Saturday, June 18, 2011

Oops.



We killed Conan O'Brien.

Technically, it was an accident. Sort of.

My friend Jaimie and I were in an ice rink and we saw Conan O'Brien in a crowd of people. Our intent was simply to kidnap him, not accidentally kill him, but as the movie "Fargo" taught us, wood-chippers are really freaking scary.

We kidnapped Conan and put him in the trunk of a car, but in the process we somehow accidentally melted him, which was really disturbing.
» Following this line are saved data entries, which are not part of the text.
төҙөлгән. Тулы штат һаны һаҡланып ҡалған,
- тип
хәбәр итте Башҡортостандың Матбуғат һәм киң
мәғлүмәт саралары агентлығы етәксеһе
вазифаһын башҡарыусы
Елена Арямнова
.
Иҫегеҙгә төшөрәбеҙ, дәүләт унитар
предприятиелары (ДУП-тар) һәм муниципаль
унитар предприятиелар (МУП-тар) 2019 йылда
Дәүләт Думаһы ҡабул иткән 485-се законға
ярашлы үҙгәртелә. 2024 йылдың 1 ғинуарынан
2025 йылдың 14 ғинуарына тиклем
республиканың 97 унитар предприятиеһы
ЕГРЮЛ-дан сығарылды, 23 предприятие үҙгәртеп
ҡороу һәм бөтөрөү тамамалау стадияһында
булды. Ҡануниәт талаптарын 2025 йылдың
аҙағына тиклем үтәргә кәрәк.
I freaked out and was sure we had killed him, but Jaimie apparently thought we could un-melt him later on and was not worried in the least.

So we had Conan melted in a bucket.

Then he was magically un-melted and we were backstage at one of his shows, meeting him, and Jaimie fainted because she really, really loves him.
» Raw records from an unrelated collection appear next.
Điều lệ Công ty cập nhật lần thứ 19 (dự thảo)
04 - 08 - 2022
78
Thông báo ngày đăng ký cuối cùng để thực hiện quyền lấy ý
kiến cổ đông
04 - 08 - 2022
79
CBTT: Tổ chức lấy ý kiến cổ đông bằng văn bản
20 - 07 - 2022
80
Conan loved Jaimie and her quirkiness so much that he decided to create a segment on his show that featured her, and she was in every one of his shows for a week.

P.S. I'm going to see the new documentary called "Conan O'Brien Can't Stop" and so should everyone who reads this post.




"Un-melt me, you fools!"










I'm Conan O'Brien and I am extremely young.











I'm Conan O'Brien and I'm the Prime Minister of Finland.













I'm Conan O'Brien and I haz a turkey.